One, on financial cost, this $10,000 doesn’t even come close to what the city spent in resources to actually look over the cameras, gather all the data, gather all the information that actually brought the indictment by the grand jury on many, many multiple different charges.

Second, is what I would call the ethical cost. The ethical cost is as a person who was in the House of Representatives when we tried to pass the Shepard legislation that dealt with hate crimes, putting them on the books, that President (Barack) Obama then signed into law; to then use those very laws and the principles and values behind the Matthew Shepard hate crimes legislation to self-promote your career is a cost that comes to all the individuals.
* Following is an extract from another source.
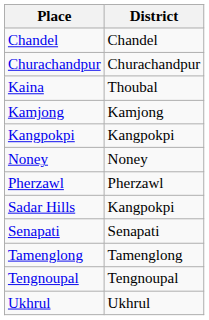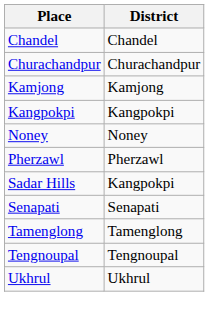- row: Kaina | Thoubal
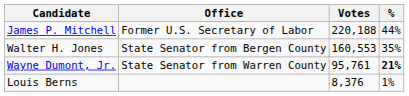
Gay men and women who will come forward and one day say they were a victim of a hate crime now will be doubted. People of faith — Muslim or any other religious faith who will be a victim of hate crimes; people of also, of all walks of life, of backgrounds, race, ethnicity, sexual orientation, now this casts a shadow of whether they’re telling the truth, and he did this all in the name of self-promotion. And he used the laws of the hate crime legislation that all of us collectively over years have put on the books to stand up to be the values that embody what we believe in.

This is a whitewash of justice. A grand jury could not have been clearer.

To then say, not only is the cost $10,000 doesn’t come close financially, but all the other repercussions of this decision made, I mean, where is the accountability in the system? You cannot have, because of a person’s position, one set of rules apply to them and another set of rules apply to everybody else.”

[Read the full remarks by the mayor.]

Superintendent Eddie Johnson: ‘City is still owed an apology.’

“I’m sure we all know what occurred this morning. My personal opinion is that you all know where I stand on this.

Do I think justice was served? No.

Where do I think justice is? I think this city is still owed an apology.

And let me digress for a moment. When I came on this job — I’ve been a cop now for about 31 years — when I came on this job, I came on with my honor, my integrity and my reputation. And if someone accused me of doing anything that would circumvent that, then I would want my day in court. Period. To clear my name.

I’ve heard that they wanted their day in court with TV cameras so America could know the truth. And now they chose to hide behind secrecy and broker a deal to circumvent the judicial system.

My job as a police officer is to investigate an incident, gather evidence, gather the facts and present them to the state’s attorney. That’s what we did. I stand behind the detectives’ investigation.”

[A timeline of events of the Smollett case.]

Jussie Smollett: ‘I have been truthful and consistent.’

“First of all, I want to thank my family, my friends, the incredible people of Chicago and all over the country and the world who have prayed for me, who have supported me, who have shown me so much love.

No one will ever know how much that has meant to me, and I will forever be grateful. I want you to know that not for a moment was it in vain. I have been truthful and consistent on every single level since Day 1. I would not be my mother’s son if I was capable of one drop of what I have been accused of.

This has been an incredibly difficult time, honestly one of the worst of my entire life. But I am a man of faith and I am a man that has knowledge of my history and I would not bring my family, our lives or the movement through a fire like this. I just wouldn’t.

So I want to thank my legal counsel from the bottom of my heart, and I would also like to thank the State of Illinois for attempting to do what’s right.

Now I’d like nothing more than to just get back to work and move on with my life, but make no mistakes I will always continue to fight for the justice, equality and betterment of marginalized people everywhere.

So, again thank you for all the support thank you for faith and thank you for god. Bless you all. Thank you very much.”